Ever since I was a child I've had a love for the Native American people and culture. I've gotten so worn out with the regency and medieval periods that I am in a long streak of reading nothing but NA books and American historicals. I guess it's up to all of us to keep the America's history alive.


Paty Jager said...

Rita, I agree the Native American stories are very romantic.I think it's their culture and the time.

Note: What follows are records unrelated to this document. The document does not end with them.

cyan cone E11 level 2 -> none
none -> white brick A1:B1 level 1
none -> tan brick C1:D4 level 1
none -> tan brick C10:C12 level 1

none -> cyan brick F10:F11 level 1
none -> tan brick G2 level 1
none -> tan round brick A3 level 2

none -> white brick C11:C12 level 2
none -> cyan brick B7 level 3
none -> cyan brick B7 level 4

Peggy, I've been the same way.I grew up in the summer home of Chief Joseph's band of Nez Perce and I've always been intrigued. This trilogy is my tribute to them.

Caroline Clemmons said...

Being the tiniest bit Cherokee (1/16), I've always been fascinated by Native American stories.

Diavolo said...

I can't claim any NA blood myself, but I have a grandson who does. My feelings are more spiritual and internal. Chief Joseph had a lot of courage and determination. His story is momentous, along with almost every other tribe. They all had their own long marches and struggles to maintain their ways of life. I grew up in southern Idaho, and northern Utah, near and among the Shoshone, Bannock, Blackfeet, Utes, Navajo, and more . . . we have a jumble of them. The Bear River Massacre of the Shoshone took place less than 50 miles from where I live. I have personal friends who are Hopi and Apache. Love them all.


Gretchen Craig said...

Well, amen, Paty. Like everyone else, I love a well-written Regency, but there is nothing knew for most of us avid readers to discover in that culture. We already know most of the habits and the clothing and the manners of the era. I think many readers of historicals choose that genre because they want to be taken someplace new. They like to learn something while they're enjoying the story. How can that ever go out of style? Big sigh here. In fact, an editor at a big romance house told me they were mostly interested in buying novels set among Western European royalty. With the digital revolution in publishing, that kind of attitude can only hurt them. My response? I self-published my recent Native American novel, Crimson Sky, on Kindle and in ePub. We'll see what happens.
Gretchen Craig
(Sorry, I don't see how to provide links from the comment box.)

Paty Jager said...

Hi Carolyn, Thanks for commenting. Do you have any connections in the Cherokee to help you with info on them for books?

Peggy, I agree, there is something about the Native Americans and their ways that speak to a person in a spiritual sort of way. My hope is that if this trilogy does well I can focus another set of books on another tribe, if there's enough interest by the readers.

Gretchen, I'll check out your web and book.